District Court Affirms United States Copyright Office’s Denial of Copyright Registration for AI-Generated Visual Art

Pursuant to the Copyright Act of 1976, “original works of authorship fixed in any tangible medium of expression, now known or later developed, from which they can be perceived, reproduced, or otherwise communicated, either directly or with the aid of a machine or device” are eligible for immediate copyright protection, provided certain requirements are met.

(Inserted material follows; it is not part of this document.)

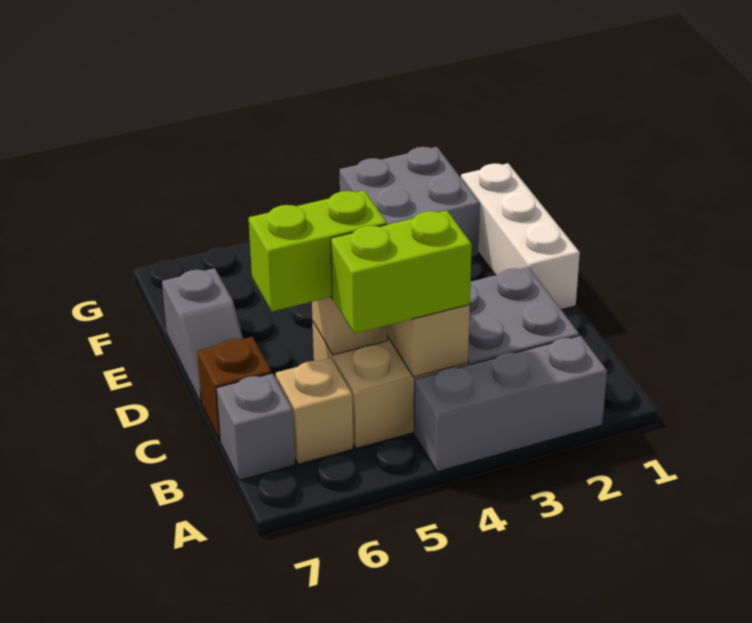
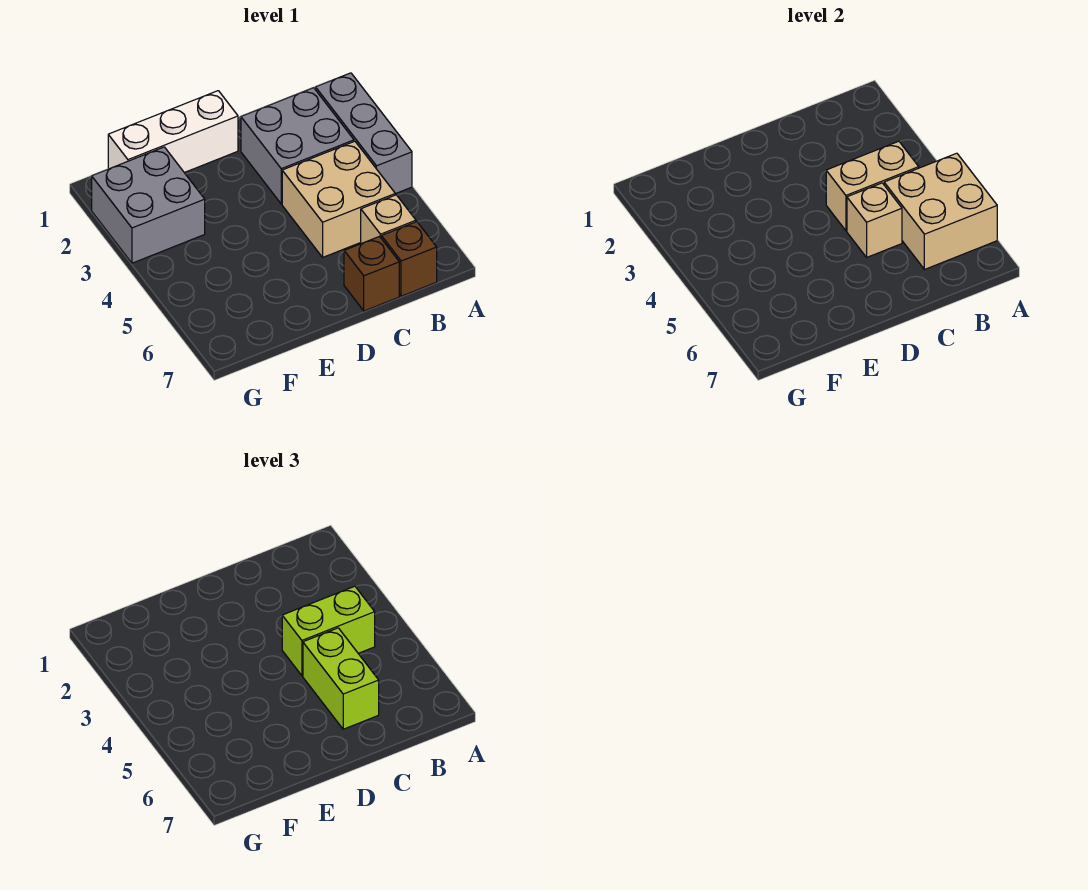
none -> tan brick A5:B6 level 2
lime brick B4:B5 level 3 -> lime brick B4:C4 level 3
grey brick B7 level 1 -> brown brick B7 level 1
grey slope D7:E7 level 1 top E -> none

Against this backdrop, Stephen Thaler applied for copyright registration with the United States Copyright Office (USCO) of a piece of visual art produced by a generative artificial intelligence system he created – the “Creativity Machine.” The USCO subsequently denied the application, reasoning that Thaler’s work “‘lack[ed] the human authorship necessary to support a copyright claim,’” as “copyright law only extends to works created by human beings.” After Thaler filed suit against the USCO, both parties moved for summary judgment on the sole issue of whether a work generated entirely by an artificial system should be eligible for copyright protection. On August 18, 2023, in Thaler v. Perlmutter the United States District Court for the District of Columbia granted the USCO’s motion for summary judgment, concluding that “human authorship is an essential part of a valid copyright claim.”

The court rejected as contrary to the Copyright Act’s plain language Thaler’s contention that because he created the AI system that “autonomously” produced the work, he was the “author” of the AI-generated “work-made-for-hire.” While the term “author” is not defined by statute, its ordinary meaning is “‘one that is the source of some form of intellectual or creative work,’” “‘[t]he creator of an artistic work; a painter, photographer, filmmaker, etc.’” Accordingly, the court ruled that “[b]y its plain text, the 1976 Act thus requires a copyrightable work to have an originator with the capacity for intellectual, creative, or artistic labor.”

Indeed, the court emphasized that the “human authorship requirement” has long been recognized by the U.S. Supreme Court. For example, in Burrow-Giles Lithographic Co. v. Sarony, the Supreme Court determined that a photograph was eligible for a copyright “on the fact that the human creator, not the camera, conceived of and designed the image and then used the camera to capture the image.” Likewise, in Mazer v. Stein, the Supreme Court again opined that works of art may be copyrighted only if they are “‘original, that is, the author’s tangible expression of his ideas.’” Lastly, in Goldstein v. California, the Supreme Court declared that the term author, “in its constitutional sense, has been construed to mean an ‘originator,’ ‘he to whom anything owes its origin.’” In all these cases, the court wrote, “authorship centers on acts of human creativity.” Therefore, the court held that the USCO acted properly in denying Thaler’s application.

As Thaler illustrates, AI-generated content raises significant questions about authorship – i.e., whether the developer of the AI program can claim to be the author for purposes of obtaining copyright protections. However, as the court also noted, we are “approaching new frontiers in copyright as artists put AI in their toolbox to be used in the generation of new visual and other artistic works.” Accordingly, as AI becomes more prevalent, it is highly possible that our intellectual property laws will need to adapt in the face of this evolving technology.